S4M, the marketing technology company, just revealed that incremental visits are important campaign metrics for retailers. According to an analysis of cost per incremental visit (CPIV) of over 100 marketing campaigns, the company found that incremental visits were an important metric for determining digital campaign effectiveness.
Incremental visits are calculated by compared the number of “visitors exposed to an ad to those in a similar group not exposed to the ad.” This means advertisers are only paying for visitors which are associated with their campaign and not organic ones. S4M defined it as the “new standard to measure the true impact of drive-to-store campaigns”.
To make it easier to assess CPIV benchmarks, S4M has provided an overview of average industry benchmarks. The study found that price of an incremental visit to a store was correlated to the average purchase value of industry and the frequency of the purchase.

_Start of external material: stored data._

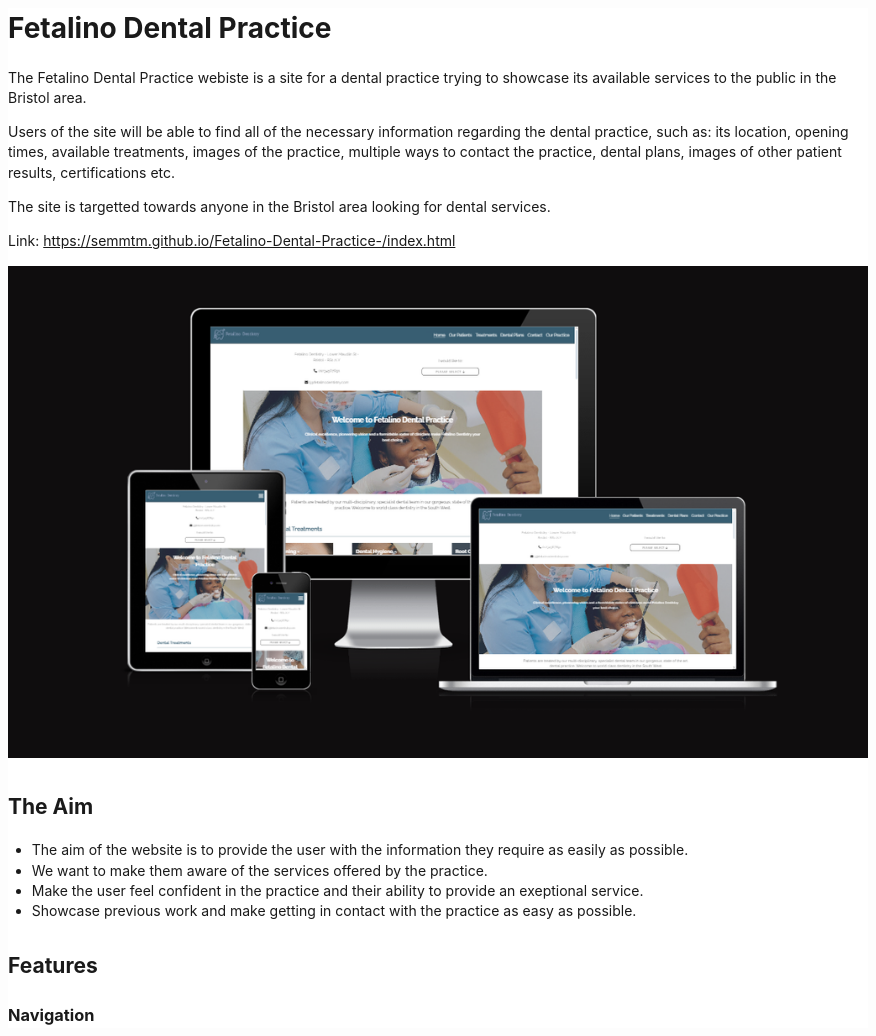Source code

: # Fetalino Dental Practice

The Fetalino Dental Practice webiste is a site for a dental practice trying to showcase its available services to the public in the Bristol area.

Users of the site will be able to find all of the necessary information regarding the dental practice, such as: its location, opening times, available treatments, images of the practice, multiple ways to contact the practice, dental plans, images of other patient results, certifications etc. 

The site is targetted towards anyone in the Bristol area looking for dental services.

Link: https://semmtm.github.io/Fetalino-Dental-Practice-/index.html

![Responsive Design Screenshot](assets/images/Screenshot_31.png)

## The Aim

- The aim of the website is to provide the user with the information they require as easily as possible.
- We want to make them aware of the services offered by the practice.
- Make the user feel confident in the practice and their ability to provide an exeptional service.
- Showcase previous work and make getting in contact with the practice as easy as possible.

## Features
### Navigation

“Thanks to mobile, digital’s effect on the offline world is measurable. The first KPI that the market used to evaluate this impact was the cost per visit,” explained Christophe Collet, CEO and Founder of S4M. “However, it is now apparent that simply measuring visits has its limitations. These first CPIV benchmarks will allow brands to better understand and evaluate the real cost and value of a true incremental visit. Going beyond simply doing a study, we’ve decided to equip decision-makers with a tool to independently calculate their return on investment for their drive-to-store campaigns.”
Furthermore, the company launched an online tool based on its CPIV data which calculates potential ROI for drive-to-store campaigns. The tool lets marketers calculate average purchase value and conversion rate when entering their campaign budget.